* **Description of the task**
Scan the records beneath this line for the line holding "neck: (421, 43)" and the line holding "left back paw: (353, 99)", then transcribe exactly those two and all lines between.

[Keypoint coordinate data]
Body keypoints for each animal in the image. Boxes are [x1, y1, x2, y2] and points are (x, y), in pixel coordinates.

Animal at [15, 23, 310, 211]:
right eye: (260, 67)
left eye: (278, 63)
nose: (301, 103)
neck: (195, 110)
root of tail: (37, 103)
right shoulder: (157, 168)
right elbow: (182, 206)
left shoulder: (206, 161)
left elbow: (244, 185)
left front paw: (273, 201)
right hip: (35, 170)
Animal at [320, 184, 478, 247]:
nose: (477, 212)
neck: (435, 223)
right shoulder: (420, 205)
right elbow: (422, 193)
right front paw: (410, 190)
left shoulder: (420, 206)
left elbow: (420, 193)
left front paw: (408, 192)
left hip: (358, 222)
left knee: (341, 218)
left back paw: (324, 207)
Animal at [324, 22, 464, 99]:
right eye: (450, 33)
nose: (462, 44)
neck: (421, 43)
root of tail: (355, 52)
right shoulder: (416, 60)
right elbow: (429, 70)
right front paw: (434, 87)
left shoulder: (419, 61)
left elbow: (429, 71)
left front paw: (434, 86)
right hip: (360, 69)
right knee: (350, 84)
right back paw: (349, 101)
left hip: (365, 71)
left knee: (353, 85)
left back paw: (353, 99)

* * *

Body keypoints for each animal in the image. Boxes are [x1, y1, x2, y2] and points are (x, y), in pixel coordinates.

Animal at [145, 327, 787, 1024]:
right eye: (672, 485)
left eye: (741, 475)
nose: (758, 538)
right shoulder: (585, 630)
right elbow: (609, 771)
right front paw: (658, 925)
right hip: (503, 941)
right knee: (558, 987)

* **Result of this exercise**
neck: (421, 43)
root of tail: (355, 52)
right shoulder: (416, 60)
right elbow: (429, 70)
right front paw: (434, 87)
left shoulder: (419, 61)
left elbow: (429, 71)
left front paw: (434, 86)
right hip: (360, 69)
right knee: (350, 84)
right back paw: (349, 101)
left hip: (365, 71)
left knee: (353, 85)
left back paw: (353, 99)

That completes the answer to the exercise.